EXCERPTED DATA.
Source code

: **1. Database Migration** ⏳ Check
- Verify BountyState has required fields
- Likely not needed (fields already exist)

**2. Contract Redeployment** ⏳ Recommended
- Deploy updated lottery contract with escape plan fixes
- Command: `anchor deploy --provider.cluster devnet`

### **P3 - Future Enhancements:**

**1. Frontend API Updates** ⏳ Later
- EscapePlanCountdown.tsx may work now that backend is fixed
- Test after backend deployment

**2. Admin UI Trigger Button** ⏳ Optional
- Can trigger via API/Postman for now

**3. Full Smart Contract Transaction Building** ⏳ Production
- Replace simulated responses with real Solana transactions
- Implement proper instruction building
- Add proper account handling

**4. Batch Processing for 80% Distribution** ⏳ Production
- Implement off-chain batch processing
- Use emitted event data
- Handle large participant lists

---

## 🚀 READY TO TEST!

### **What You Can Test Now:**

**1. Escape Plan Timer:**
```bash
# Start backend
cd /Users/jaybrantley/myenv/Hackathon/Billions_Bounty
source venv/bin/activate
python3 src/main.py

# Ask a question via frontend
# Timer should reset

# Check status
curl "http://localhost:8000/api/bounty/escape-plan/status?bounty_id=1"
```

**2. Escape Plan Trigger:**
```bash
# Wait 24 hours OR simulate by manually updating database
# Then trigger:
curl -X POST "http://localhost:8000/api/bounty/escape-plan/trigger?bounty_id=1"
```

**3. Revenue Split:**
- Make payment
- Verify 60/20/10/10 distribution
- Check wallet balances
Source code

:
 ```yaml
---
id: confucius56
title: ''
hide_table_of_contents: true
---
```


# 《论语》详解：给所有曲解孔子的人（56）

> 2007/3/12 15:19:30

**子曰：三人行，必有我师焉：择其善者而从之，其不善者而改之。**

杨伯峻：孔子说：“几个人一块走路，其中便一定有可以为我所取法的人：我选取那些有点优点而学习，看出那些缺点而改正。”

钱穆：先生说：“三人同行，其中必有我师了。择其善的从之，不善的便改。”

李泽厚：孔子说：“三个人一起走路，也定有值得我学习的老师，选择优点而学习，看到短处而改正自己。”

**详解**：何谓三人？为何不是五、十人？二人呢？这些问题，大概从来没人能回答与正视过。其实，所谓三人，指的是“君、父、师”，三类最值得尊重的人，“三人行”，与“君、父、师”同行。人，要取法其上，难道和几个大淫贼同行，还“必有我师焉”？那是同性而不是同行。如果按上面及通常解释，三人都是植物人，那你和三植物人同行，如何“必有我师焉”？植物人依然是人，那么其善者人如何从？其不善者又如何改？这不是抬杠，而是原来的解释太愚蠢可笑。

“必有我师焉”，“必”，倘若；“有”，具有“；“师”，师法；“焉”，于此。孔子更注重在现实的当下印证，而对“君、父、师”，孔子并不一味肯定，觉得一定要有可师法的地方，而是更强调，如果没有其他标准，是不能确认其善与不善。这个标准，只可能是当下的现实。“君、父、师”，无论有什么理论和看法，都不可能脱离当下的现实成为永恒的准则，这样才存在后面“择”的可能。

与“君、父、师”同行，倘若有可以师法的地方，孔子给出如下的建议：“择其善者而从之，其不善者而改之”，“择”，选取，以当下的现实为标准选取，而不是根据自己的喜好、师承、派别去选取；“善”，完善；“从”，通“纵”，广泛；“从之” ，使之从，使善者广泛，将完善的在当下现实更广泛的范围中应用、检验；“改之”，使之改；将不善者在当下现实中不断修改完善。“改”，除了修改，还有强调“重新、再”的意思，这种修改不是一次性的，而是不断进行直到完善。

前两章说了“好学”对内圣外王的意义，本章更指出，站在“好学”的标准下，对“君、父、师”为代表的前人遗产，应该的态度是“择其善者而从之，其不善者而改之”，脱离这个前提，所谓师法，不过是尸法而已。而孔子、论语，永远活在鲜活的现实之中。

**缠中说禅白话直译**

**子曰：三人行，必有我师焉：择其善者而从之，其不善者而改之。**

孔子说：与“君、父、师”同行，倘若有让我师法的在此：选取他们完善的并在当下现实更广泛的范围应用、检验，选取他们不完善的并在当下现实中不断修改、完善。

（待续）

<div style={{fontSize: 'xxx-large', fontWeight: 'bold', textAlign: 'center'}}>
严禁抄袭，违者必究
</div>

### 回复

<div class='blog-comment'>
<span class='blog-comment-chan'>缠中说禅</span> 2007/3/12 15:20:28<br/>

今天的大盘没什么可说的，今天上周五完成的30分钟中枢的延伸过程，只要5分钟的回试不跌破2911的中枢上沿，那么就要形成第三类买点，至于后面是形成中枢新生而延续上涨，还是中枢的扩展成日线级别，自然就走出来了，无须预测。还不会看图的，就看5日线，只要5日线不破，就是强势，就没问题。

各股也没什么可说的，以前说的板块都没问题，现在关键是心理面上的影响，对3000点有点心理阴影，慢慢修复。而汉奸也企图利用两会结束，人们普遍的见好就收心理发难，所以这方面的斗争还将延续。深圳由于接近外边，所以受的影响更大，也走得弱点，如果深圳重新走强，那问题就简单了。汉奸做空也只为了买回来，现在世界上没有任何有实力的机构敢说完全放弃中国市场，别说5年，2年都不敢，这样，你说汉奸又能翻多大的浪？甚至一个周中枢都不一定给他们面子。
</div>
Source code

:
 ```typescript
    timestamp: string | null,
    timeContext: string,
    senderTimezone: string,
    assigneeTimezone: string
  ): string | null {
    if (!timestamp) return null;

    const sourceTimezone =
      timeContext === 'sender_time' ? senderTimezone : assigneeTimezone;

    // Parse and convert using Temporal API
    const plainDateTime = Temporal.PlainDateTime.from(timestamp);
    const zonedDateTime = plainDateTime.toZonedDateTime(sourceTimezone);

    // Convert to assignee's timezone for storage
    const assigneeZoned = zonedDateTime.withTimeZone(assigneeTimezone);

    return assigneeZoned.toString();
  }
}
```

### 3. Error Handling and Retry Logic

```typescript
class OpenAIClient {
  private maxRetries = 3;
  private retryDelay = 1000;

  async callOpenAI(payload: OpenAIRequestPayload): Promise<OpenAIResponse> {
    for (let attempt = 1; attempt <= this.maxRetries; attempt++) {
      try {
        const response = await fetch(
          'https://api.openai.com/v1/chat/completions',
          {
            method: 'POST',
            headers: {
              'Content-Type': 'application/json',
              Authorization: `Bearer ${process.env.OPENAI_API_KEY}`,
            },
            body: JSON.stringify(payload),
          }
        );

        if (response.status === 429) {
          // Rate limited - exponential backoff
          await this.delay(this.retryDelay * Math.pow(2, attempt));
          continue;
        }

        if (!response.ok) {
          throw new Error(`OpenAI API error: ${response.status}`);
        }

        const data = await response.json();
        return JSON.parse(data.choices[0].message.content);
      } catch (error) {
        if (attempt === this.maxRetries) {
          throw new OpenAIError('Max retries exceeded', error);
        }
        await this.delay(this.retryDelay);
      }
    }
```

HOW TO COMPLETE THIS TASK. The listing above should be transcribed in full, exactly as written.

ANSWER BELOW.
Source code

: **1. Database Migration** ⏳ Check
- Verify BountyState has required fields
- Likely not needed (fields already exist)

**2. Contract Redeployment** ⏳ Recommended
- Deploy updated lottery contract with escape plan fixes
- Command: `anchor deploy --provider.cluster devnet`

### **P3 - Future Enhancements:**

**1. Frontend API Updates** ⏳ Later
- EscapePlanCountdown.tsx may work now that backend is fixed
- Test after backend deployment

**2. Admin UI Trigger Button** ⏳ Optional
- Can trigger via API/Postman for now

**3. Full Smart Contract Transaction Building** ⏳ Production
- Replace simulated responses with real Solana transactions
- Implement proper instruction building
- Add proper account handling

**4. Batch Processing for 80% Distribution** ⏳ Production
- Implement off-chain batch processing
- Use emitted event data
- Handle large participant lists

---

## 🚀 READY TO TEST!

### **What You Can Test Now:**

**1. Escape Plan Timer:**
```bash
# Start backend
cd /Users/jaybrantley/myenv/Hackathon/Billions_Bounty
source venv/bin/activate
python3 src/main.py

# Ask a question via frontend
# Timer should reset

# Check status
curl "http://localhost:8000/api/bounty/escape-plan/status?bounty_id=1"
```

**2. Escape Plan Trigger:**
```bash
# Wait 24 hours OR simulate by manually updating database
# Then trigger:
curl -X POST "http://localhost:8000/api/bounty/escape-plan/trigger?bounty_id=1"
```

**3. Revenue Split:**
- Make payment
- Verify 60/20/10/10 distribution
- Check wallet balances
Source code

:
 ```yaml
---
id: confucius56
title: ''
hide_table_of_contents: true
---
```


# 《论语》详解：给所有曲解孔子的人（56）

> 2007/3/12 15:19:30

**子曰：三人行，必有我师焉：择其善者而从之，其不善者而改之。**

杨伯峻：孔子说：“几个人一块走路，其中便一定有可以为我所取法的人：我选取那些有点优点而学习，看出那些缺点而改正。”

钱穆：先生说：“三人同行，其中必有我师了。择其善的从之，不善的便改。”

李泽厚：孔子说：“三个人一起走路，也定有值得我学习的老师，选择优点而学习，看到短处而改正自己。”

**详解**：何谓三人？为何不是五、十人？二人呢？这些问题，大概从来没人能回答与正视过。其实，所谓三人，指的是“君、父、师”，三类最值得尊重的人，“三人行”，与“君、父、师”同行。人，要取法其上，难道和几个大淫贼同行，还“必有我师焉”？那是同性而不是同行。如果按上面及通常解释，三人都是植物人，那你和三植物人同行，如何“必有我师焉”？植物人依然是人，那么其善者人如何从？其不善者又如何改？这不是抬杠，而是原来的解释太愚蠢可笑。

“必有我师焉”，“必”，倘若；“有”，具有“；“师”，师法；“焉”，于此。孔子更注重在现实的当下印证，而对“君、父、师”，孔子并不一味肯定，觉得一定要有可师法的地方，而是更强调，如果没有其他标准，是不能确认其善与不善。这个标准，只可能是当下的现实。“君、父、师”，无论有什么理论和看法，都不可能脱离当下的现实成为永恒的准则，这样才存在后面“择”的可能。

与“君、父、师”同行，倘若有可以师法的地方，孔子给出如下的建议：“择其善者而从之，其不善者而改之”，“择”，选取，以当下的现实为标准选取，而不是根据自己的喜好、师承、派别去选取；“善”，完善；“从”，通“纵”，广泛；“从之” ，使之从，使善者广泛，将完善的在当下现实更广泛的范围中应用、检验；“改之”，使之改；将不善者在当下现实中不断修改完善。“改”，除了修改，还有强调“重新、再”的意思，这种修改不是一次性的，而是不断进行直到完善。

前两章说了“好学”对内圣外王的意义，本章更指出，站在“好学”的标准下，对“君、父、师”为代表的前人遗产，应该的态度是“择其善者而从之，其不善者而改之”，脱离这个前提，所谓师法，不过是尸法而已。而孔子、论语，永远活在鲜活的现实之中。

**缠中说禅白话直译**

**子曰：三人行，必有我师焉：择其善者而从之，其不善者而改之。**

孔子说：与“君、父、师”同行，倘若有让我师法的在此：选取他们完善的并在当下现实更广泛的范围应用、检验，选取他们不完善的并在当下现实中不断修改、完善。

（待续）

<div style={{fontSize: 'xxx-large', fontWeight: 'bold', textAlign: 'center'}}>
严禁抄袭，违者必究
</div>

### 回复

<div class='blog-comment'>
<span class='blog-comment-chan'>缠中说禅</span> 2007/3/12 15:20:28<br/>

今天的大盘没什么可说的，今天上周五完成的30分钟中枢的延伸过程，只要5分钟的回试不跌破2911的中枢上沿，那么就要形成第三类买点，至于后面是形成中枢新生而延续上涨，还是中枢的扩展成日线级别，自然就走出来了，无须预测。还不会看图的，就看5日线，只要5日线不破，就是强势，就没问题。

各股也没什么可说的，以前说的板块都没问题，现在关键是心理面上的影响，对3000点有点心理阴影，慢慢修复。而汉奸也企图利用两会结束，人们普遍的见好就收心理发难，所以这方面的斗争还将延续。深圳由于接近外边，所以受的影响更大，也走得弱点，如果深圳重新走强，那问题就简单了。汉奸做空也只为了买回来，现在世界上没有任何有实力的机构敢说完全放弃中国市场，别说5年，2年都不敢，这样，你说汉奸又能翻多大的浪？甚至一个周中枢都不一定给他们面子。
</div>
Source code

:
 ```typescript
    timestamp: string | null,
    timeContext: string,
    senderTimezone: string,
    assigneeTimezone: string
  ): string | null {
    if (!timestamp) return null;

    const sourceTimezone =
      timeContext === 'sender_time' ? senderTimezone : assigneeTimezone;

    // Parse and convert using Temporal API
    const plainDateTime = Temporal.PlainDateTime.from(timestamp);
    const zonedDateTime = plainDateTime.toZonedDateTime(sourceTimezone);

    // Convert to assignee's timezone for storage
    const assigneeZoned = zonedDateTime.withTimeZone(assigneeTimezone);

    return assigneeZoned.toString();
  }
}
```

### 3. Error Handling and Retry Logic

```typescript
class OpenAIClient {
  private maxRetries = 3;
  private retryDelay = 1000;

  async callOpenAI(payload: OpenAIRequestPayload): Promise<OpenAIResponse> {
    for (let attempt = 1; attempt <= this.maxRetries; attempt++) {
      try {
        const response = await fetch(
          'https://api.openai.com/v1/chat/completions',
          {
            method: 'POST',
            headers: {
              'Content-Type': 'application/json',
              Authorization: `Bearer ${process.env.OPENAI_API_KEY}`,
            },
            body: JSON.stringify(payload),
          }
        );

        if (response.status === 429) {
          // Rate limited - exponential backoff
          await this.delay(this.retryDelay * Math.pow(2, attempt));
          continue;
        }

        if (!response.ok) {
          throw new Error(`OpenAI API error: ${response.status}`);
        }

        const data = await response.json();
        return JSON.parse(data.choices[0].message.content);
      } catch (error) {
        if (attempt === this.maxRetries) {
          throw new OpenAIError('Max retries exceeded', error);
        }
        await this.delay(this.retryDelay);
      }
    }
```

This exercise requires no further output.